A picture taken at the Whites’ dinner party on Christmas night caught my eye, and something nagged at my memory. Then it came to me—Patsy was wearing a red turtleneck sweater and black pants in the picture. I found in an interview with Rick French that he said the morning of December 26 she was wearing a red turtleneck and black pants. She was wearing the same damned clothes! Had she been up all night in them? I wondered.
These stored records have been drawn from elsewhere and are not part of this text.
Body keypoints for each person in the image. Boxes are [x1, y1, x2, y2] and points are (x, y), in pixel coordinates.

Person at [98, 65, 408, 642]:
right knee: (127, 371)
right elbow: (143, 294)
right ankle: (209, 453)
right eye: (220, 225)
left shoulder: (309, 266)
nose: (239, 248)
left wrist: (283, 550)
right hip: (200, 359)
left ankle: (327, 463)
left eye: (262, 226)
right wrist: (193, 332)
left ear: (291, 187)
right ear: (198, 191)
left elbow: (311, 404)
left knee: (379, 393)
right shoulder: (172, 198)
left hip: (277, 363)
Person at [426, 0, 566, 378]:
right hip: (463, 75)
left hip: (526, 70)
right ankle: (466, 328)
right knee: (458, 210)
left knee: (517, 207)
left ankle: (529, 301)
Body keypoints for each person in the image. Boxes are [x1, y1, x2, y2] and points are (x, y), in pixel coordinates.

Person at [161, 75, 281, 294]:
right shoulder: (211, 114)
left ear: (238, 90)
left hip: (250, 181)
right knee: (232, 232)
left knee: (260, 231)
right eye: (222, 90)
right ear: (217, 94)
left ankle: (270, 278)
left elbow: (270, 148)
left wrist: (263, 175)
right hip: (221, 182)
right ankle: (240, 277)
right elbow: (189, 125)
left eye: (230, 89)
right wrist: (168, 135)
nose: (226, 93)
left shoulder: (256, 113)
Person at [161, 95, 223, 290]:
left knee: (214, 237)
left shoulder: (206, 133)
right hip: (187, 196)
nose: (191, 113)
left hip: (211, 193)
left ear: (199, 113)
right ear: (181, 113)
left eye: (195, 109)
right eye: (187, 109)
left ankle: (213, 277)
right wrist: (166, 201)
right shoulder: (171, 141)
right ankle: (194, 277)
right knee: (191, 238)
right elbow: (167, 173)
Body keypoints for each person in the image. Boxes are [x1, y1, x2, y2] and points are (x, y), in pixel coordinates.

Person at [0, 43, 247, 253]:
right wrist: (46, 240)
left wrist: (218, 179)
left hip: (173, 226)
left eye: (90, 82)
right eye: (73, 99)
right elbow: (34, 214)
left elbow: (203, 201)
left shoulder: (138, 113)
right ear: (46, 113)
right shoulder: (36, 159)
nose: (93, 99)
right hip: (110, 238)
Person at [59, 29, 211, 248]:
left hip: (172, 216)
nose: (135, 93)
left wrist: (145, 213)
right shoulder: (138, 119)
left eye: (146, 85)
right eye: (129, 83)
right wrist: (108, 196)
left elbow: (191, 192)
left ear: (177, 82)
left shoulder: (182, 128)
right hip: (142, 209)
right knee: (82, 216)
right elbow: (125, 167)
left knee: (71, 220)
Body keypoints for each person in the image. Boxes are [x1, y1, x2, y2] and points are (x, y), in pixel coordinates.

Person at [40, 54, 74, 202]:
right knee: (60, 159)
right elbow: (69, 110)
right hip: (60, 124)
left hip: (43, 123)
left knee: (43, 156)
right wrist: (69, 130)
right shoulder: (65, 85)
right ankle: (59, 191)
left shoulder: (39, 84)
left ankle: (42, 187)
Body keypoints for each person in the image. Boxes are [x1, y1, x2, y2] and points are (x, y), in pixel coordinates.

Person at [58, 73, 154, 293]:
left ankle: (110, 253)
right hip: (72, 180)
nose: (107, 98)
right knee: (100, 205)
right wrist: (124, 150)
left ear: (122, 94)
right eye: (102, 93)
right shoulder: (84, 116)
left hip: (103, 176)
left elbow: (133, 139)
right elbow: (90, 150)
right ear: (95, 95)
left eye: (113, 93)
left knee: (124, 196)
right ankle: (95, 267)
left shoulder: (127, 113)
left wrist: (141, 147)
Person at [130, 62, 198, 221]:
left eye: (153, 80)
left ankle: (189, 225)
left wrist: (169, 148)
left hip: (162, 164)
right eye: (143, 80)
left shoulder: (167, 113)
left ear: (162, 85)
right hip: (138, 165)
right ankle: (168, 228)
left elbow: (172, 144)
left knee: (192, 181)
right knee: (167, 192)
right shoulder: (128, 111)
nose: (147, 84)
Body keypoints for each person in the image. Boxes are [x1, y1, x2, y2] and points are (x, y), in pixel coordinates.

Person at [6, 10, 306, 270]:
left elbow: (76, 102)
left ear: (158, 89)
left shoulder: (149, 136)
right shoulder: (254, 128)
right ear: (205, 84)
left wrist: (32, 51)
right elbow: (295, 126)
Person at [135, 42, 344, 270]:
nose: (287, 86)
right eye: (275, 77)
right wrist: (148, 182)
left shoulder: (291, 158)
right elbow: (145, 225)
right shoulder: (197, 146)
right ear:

This woman, to whom looking good appeared always so important that she had a closet filled with designer clothes, had attended a party, come home late, put her children to bed, gone to sleep herself, arose early to fly across the country, put on fresh makeup and fixed her hair, and then put on the same clothes she had worn the previous night? Not likely, in my opinion. When I mentioned it the next day to Trip DeMuth, he remarked, “So she wore the same clothes two days in a row. Big deal.”

Maybe it wasn’t for him, but to a former Miss America contestant?

18

The interviews with Patsy and John Ramsey produced no earthshaking revelations. Having had the opportunity to study police reports, and with their lawyers and experts crawling all over evidence that should never have been shared, I felt the parents were about as well rehearsed as actors taking the stage. But at the end of the day, I concluded that as investigators, we had reached our goal—we had established probable cause. And when Patsy Ramsey left that room, I believe she could have been in handcuffs and charged with involvement in the death of JonBenét.